** PROVIDED TEXT follows **

Friday, July 18, 2008

Ketchum, Idaho: Hemingway's Final Home















Ernest Hemingway's great love for fishing and the outdoors brought him to Ketchum, Idaho, a beautiful resort town in the middle of Sun Valley.  In 1930 he was invited to visit the new Sun Valley Lodge and he wound up staying there, living in Room 206 and working on a good chunk of his famous novel For Whom The Bell Tolls.  After serving in World War II, some travels in Africa and an extended stay in Cuba, he actually moved back to Idaho in 1958, buying a house in 1959.  It was in that house that he committed suicide on July 2nd, 1961.  During his last years in Ketchum, he enjoyed life, frequented the taverns, went fishing, and didn't do much writing.  Though his final years were sad because of his illness and his melancholy feelings about the political situation in Cuba (the reason why he had to leave), I think that the beautiful atmosphere and friendly vibe of Ketchum would be a great place to live out the end of your life.

** End of PROVIDED TEXT **
** DATA FOR REVIEW follows **

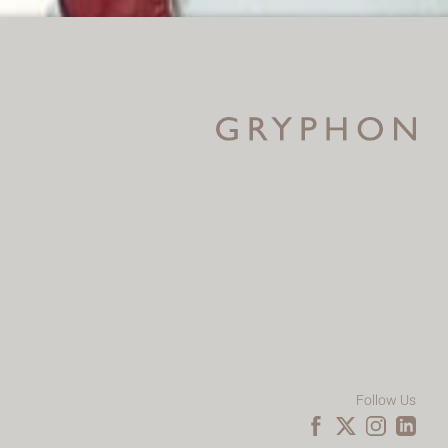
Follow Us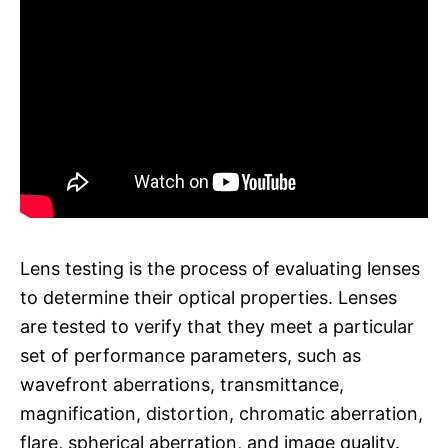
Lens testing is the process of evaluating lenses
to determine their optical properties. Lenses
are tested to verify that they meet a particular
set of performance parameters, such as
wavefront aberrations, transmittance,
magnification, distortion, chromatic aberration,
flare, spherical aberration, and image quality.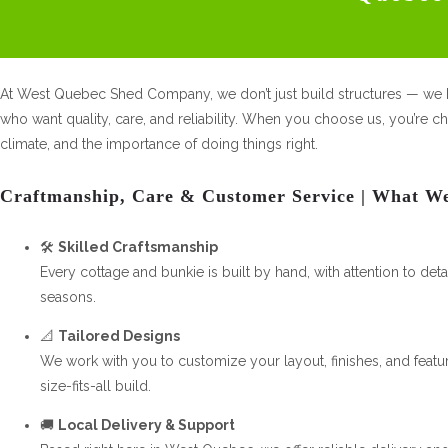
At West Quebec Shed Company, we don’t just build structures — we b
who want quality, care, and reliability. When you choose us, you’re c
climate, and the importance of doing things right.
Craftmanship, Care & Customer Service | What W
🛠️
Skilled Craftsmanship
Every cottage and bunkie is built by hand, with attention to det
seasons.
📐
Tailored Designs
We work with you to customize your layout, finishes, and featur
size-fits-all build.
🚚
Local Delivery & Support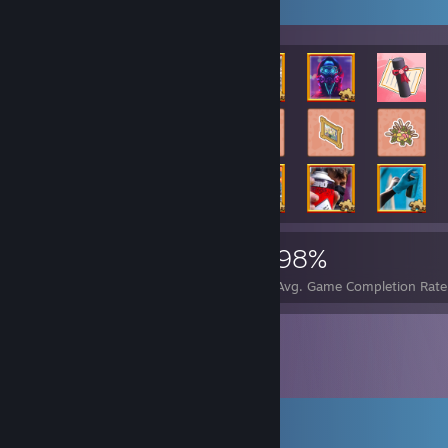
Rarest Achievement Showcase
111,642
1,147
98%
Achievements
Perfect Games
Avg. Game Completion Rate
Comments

** End of DATA FOR REVIEW **
** DATA FOR REVIEW follows **

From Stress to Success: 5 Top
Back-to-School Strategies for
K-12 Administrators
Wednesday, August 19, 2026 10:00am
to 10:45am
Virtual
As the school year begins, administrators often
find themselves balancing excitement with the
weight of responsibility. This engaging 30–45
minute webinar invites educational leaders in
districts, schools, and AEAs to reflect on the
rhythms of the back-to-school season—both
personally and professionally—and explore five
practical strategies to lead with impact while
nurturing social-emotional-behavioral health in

** End of DATA FOR REVIEW **

SET OF TASKS:
1 – From the text on Hemingway in Ketchum, answer each question in one line:
(a) What drew Hemingway to Ketchum?
(b) In what year did he buy a house there?
(c) How did he spend his last years in Ketchum?
2 – Summarize the text on Hemingway in Ketchum in two sentences.

TASK ANSWERS:
1 –
(a) His great love for fishing and the outdoors.
(b) 1959.
(c) He enjoyed life, frequented the taverns, went fishing, and didn't do much writing.

2 – Ernest Hemingway's love of fishing and the outdoors brought him to Ketchum, Idaho, where he stayed in Room 206 of the Sun Valley Lodge and wrote much of For Whom The Bell Tolls. After World War II, travels in Africa and a long stay in Cuba, he moved back to Idaho in 1958, bought a house in 1959, and spent his last years fishing and visiting taverns until his suicide there on July 2nd, 1961.